3 Top Tips When Goal Setting

Janette Searle  Also posted on the Creative Collide at the Playground

by Janette Searle

 

 

I went to an interesting event last night that was focused on the topic of goals and goal setting, from both a personal and professional perspective. It got me thinking about the perspective I have and the learning I've experienced through being involved in others goal setting. I thought I'd share my top three tips when setting goals.

 

1. Starting with why.

I still maintain that if you start with the why then you are starting in exactly the right place and this is particularly relevant for professional goal setting. Why do you want to do what you want to do? Getting to the core of this often requires asking why many times over but its worth the deep thought it provokes.

To give you a few examples of the 'why' I've heard from others:

- Apple (yes the ones that make iphones and Mac's) - they start everything with their 'why'. Theirs is "Because we want to change the status quo"

- Mine - "Because I want to make a difference in the world"

- Musicians I've been working with of late - "Because we are music freaks who can't live without expressing ourselves through our music'

When you cut right back to that 'why' core and then use that as the foundation and bench mark for everything you do, that 'doing' makes a lot more sense.

 

2. Do set goals!

Quite a few businesses and people I have come into contact have drifted quite successfully through life and its been fine. However the risk is missing an opportunity and or potential. Do set goals. Having a direction is important. When you have a goal to reach it puts focus on what you are doing and you then start to become more aware of the things, advice, people, resources required to reach that goal.

To put it in really basic terms - Its a bit like when you are decide to buy a car and then you decide what kind of car you want, for me at 18 it was a mini (don't ask me why). Suddenly you start seeing all 'mini's' around and they are everywhere!!

The reason is that in setting that goal, in making that decision on a direction, you have not only opened yourself up to what might be required to achieve it, but put focus on it. Your energy is there, you talk about it with others because its on your mind, you are drawn to the things relating to that goal.

 

3. Be Flexible!

Once you've set your goal be flexible. Through the focus you now have on your goal, the conversations you have, and information and resources you gather, what inevitably happens are the things you didn't think possible or possibly hadn't even thought of! You and your goal are not in a vaccuum.

Being flexibly doesn't mean shifting your goal or fogetting about it, it means be aware and open to shfiting how you achieve it, and if the opportunities are flowing in shifting your goal to something even greater.

So for example I had been working on a project that uses creative output to raise awareness for a charitable cause. The goal we set was to create an album of music in a room at a cafe and raise awareness for men's mental health. What I and those that I was working on it found was that once we started telling people what we were doing and what our goal was the flood gates opened. The support, resources and ideas were beyond our expectations.
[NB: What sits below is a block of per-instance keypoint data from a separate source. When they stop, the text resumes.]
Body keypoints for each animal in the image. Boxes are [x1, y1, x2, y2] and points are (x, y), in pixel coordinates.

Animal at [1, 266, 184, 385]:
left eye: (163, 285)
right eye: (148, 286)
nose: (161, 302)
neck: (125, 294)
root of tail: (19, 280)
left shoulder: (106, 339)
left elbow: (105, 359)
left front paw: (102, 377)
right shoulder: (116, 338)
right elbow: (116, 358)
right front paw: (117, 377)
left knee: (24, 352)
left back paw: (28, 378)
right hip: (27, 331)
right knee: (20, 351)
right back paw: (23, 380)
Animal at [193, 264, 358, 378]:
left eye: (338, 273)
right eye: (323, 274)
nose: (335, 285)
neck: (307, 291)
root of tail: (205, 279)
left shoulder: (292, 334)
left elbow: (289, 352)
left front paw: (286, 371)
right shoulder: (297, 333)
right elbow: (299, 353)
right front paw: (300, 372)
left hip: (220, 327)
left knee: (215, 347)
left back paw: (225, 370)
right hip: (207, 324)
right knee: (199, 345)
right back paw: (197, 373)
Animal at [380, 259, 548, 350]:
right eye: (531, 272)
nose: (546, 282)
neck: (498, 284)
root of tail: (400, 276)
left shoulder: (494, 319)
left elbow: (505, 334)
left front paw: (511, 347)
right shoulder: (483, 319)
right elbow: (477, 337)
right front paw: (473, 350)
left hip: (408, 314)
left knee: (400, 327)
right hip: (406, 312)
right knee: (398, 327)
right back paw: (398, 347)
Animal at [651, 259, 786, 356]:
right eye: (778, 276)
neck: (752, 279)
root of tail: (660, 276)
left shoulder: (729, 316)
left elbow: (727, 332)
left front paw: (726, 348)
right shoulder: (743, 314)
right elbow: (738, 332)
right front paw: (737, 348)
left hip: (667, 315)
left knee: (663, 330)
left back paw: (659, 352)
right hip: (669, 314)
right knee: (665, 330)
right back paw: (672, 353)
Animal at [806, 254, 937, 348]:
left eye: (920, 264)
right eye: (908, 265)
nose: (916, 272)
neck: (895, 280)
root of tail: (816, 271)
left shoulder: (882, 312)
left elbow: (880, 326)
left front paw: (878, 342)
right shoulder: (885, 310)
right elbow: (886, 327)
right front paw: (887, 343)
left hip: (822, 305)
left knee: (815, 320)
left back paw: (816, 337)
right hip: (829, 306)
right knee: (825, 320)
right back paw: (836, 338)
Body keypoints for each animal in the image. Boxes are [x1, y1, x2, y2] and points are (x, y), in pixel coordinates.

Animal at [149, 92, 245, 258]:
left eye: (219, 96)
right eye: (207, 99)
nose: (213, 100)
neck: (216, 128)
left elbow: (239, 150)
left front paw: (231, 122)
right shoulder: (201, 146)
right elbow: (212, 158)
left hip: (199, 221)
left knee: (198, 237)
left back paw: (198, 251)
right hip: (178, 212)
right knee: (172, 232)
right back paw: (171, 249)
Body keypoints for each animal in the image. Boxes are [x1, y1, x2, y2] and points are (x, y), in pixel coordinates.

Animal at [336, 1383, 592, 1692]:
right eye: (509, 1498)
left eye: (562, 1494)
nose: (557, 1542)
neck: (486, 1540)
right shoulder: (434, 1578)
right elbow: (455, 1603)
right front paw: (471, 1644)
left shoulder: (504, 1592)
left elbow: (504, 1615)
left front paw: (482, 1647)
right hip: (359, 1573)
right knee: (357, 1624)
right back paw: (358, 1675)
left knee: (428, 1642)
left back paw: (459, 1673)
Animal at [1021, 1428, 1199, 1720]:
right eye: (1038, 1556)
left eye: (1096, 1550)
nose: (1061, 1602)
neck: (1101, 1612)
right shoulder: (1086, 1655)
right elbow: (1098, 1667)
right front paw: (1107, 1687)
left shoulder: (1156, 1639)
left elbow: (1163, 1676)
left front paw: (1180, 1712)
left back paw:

So we've been flexible, we've maintained our why we are doing what we are doing, and we have grown our goal and added other goals to it. So now our goal is to record an album of music using some of the best equipment possible to raise awareness for Men's Mental Health and use the release of that album to launch a much bigger project.

I've also experienced the need for flexibiliy through adversity and obstacles. One of my personal goals has been to finish a degree. I started in 1992 and had at that stage aimed to finish by 1995, 1996 at the latest. But life happened, in fact a lot of life has happened! However I have through all of this kept my focus on my goal and by March next year I will be finished! (My relief lies not so much in finishing it, but in finishing it before I retire!!)

I've also had experience with someone who refused to be flexible around how he was going to achieve his personal professional goal. The result was he turned down opportunities that while they provided a less direct route to his end goal, it was a pathway that would have given him massive learning that he could have used when he reached that goal. The end result was that he never reached his goal. His determination to stick to the pathway he thought he needed to take meant a long slow and in the end blocked road. He was closed to the opportunities that presented themselves and the advice given, and refused to be flexible. And now his goal is virtually unreachable, which is a shame because he would have been brilliant when he got there, and at the outset it was completely achieveable. My personal opinion is that some of the obstacles he faced were not only from the outside, but his own internal obstacles.

So those are my top three tips in setting goals. The three things I think its important to consider when setting goals. I know there is a lot more to consider and think about but if you start with those three you, I think, have the beginnings of a good foundation.

 

In my next blog I'll touch on what to do once you've set your goal. Until then, happy dreaming!!